[Source texts of formatted documents]
%%

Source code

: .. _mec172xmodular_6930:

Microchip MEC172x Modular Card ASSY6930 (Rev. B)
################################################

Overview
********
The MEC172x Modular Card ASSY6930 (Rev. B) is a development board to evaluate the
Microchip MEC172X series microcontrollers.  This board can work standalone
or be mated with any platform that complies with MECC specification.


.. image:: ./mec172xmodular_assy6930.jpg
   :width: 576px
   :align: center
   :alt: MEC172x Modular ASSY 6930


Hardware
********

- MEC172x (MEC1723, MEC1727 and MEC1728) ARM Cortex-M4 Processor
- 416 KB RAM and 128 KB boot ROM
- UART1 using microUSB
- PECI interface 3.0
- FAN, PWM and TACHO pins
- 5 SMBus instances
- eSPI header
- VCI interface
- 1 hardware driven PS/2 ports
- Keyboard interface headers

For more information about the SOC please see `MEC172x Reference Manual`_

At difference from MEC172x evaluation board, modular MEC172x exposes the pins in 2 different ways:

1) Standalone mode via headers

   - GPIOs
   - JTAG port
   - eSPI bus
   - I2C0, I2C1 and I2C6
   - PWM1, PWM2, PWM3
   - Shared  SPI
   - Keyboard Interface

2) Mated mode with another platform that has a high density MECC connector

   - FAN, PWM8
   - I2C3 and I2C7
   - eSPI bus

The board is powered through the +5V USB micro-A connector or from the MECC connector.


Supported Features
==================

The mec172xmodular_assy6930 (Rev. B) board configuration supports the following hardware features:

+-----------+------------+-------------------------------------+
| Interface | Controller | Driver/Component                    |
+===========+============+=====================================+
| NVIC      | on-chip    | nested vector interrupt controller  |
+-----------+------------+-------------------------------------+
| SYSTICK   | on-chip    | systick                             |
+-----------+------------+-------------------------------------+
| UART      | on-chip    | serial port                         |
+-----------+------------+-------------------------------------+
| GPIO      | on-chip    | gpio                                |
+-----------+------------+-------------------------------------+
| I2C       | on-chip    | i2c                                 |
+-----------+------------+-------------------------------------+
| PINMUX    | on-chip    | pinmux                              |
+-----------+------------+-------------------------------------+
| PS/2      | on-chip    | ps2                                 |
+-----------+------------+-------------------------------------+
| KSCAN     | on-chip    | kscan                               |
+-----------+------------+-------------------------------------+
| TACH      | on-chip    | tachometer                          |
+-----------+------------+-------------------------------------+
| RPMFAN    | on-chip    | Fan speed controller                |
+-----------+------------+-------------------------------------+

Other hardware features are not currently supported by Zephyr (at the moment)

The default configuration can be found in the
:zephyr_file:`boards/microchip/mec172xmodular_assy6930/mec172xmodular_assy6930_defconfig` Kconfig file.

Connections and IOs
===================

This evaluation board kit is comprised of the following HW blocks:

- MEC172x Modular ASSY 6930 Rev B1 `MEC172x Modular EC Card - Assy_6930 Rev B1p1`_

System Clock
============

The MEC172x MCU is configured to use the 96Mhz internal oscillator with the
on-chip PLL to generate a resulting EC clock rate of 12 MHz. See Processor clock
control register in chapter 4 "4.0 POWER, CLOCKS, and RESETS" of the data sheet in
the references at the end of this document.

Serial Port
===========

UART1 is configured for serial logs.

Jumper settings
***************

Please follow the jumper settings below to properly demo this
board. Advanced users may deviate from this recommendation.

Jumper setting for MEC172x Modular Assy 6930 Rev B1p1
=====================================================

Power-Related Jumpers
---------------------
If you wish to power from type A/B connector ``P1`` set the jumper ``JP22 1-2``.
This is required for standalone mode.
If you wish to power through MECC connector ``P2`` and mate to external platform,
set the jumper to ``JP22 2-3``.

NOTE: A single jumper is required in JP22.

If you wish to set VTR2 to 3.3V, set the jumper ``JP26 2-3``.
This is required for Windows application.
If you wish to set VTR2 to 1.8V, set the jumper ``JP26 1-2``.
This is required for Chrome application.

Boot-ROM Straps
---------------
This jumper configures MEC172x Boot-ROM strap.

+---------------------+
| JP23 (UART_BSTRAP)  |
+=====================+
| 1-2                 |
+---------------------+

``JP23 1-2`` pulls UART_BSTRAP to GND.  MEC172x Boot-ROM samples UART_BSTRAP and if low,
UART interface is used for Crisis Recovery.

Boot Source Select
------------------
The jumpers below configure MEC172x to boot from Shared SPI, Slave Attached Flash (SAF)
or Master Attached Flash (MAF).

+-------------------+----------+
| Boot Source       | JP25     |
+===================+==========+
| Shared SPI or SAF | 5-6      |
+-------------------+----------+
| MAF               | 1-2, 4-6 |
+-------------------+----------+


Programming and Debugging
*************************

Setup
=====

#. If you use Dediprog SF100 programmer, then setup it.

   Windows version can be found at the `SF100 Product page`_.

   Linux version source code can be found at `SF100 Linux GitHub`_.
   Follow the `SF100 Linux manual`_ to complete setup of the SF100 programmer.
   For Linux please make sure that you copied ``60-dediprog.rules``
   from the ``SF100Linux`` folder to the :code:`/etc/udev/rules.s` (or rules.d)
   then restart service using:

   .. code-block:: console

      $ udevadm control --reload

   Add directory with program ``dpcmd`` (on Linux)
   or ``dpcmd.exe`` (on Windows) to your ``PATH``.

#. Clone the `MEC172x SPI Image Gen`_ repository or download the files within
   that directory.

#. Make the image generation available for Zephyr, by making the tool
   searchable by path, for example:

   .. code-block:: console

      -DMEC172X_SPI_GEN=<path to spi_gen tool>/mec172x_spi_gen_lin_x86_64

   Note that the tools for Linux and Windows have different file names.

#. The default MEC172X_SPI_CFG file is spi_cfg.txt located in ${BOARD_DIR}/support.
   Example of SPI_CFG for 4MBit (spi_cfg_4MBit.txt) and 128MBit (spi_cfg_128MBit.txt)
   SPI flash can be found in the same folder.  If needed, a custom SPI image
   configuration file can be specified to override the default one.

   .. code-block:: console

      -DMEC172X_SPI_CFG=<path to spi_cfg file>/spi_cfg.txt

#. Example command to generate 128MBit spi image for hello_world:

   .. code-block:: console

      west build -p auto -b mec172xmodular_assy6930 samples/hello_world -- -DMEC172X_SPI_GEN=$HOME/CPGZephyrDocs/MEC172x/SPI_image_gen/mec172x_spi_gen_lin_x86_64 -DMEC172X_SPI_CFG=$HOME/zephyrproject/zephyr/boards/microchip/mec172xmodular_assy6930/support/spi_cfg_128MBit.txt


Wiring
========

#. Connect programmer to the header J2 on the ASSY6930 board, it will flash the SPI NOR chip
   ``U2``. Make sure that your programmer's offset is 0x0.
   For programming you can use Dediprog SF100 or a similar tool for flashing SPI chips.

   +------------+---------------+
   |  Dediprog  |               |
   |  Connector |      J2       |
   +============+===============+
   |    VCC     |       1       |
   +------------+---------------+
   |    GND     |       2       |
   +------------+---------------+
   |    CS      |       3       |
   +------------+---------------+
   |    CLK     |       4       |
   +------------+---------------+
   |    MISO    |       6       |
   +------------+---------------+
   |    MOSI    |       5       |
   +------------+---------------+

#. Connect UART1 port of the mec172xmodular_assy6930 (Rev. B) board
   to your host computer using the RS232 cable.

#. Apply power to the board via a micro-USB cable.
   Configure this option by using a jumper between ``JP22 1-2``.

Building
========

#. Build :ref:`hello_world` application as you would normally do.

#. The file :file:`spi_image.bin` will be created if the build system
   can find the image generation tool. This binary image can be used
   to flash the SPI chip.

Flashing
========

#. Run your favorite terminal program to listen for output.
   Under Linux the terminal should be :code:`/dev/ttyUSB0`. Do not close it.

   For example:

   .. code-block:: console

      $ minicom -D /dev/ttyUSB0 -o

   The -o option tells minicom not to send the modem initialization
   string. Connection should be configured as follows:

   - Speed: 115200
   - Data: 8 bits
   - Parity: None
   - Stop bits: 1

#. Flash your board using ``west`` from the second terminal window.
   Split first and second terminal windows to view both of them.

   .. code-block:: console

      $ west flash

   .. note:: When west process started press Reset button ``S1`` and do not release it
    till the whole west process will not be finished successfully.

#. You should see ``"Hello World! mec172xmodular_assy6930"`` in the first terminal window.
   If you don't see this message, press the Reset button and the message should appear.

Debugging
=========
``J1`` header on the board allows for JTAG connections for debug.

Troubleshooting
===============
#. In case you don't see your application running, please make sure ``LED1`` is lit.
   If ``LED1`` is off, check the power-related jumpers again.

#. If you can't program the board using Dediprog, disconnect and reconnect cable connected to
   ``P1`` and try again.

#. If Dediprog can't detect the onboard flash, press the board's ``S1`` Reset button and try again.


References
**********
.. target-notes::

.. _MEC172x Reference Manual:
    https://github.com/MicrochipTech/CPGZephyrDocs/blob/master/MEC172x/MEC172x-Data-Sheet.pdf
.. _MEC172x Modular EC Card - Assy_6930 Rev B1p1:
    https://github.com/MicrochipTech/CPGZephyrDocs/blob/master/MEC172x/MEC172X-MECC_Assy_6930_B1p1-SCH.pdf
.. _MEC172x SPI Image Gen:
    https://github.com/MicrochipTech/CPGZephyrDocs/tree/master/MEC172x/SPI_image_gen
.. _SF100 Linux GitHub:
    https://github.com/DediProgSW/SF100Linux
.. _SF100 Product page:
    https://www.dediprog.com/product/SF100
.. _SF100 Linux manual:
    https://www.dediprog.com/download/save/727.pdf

%%

What is expected =>
Among the records, find every line with the word "directory" and copy it.

Written response =>
   Add directory with program ``dpcmd`` (on Linux)
   that directory.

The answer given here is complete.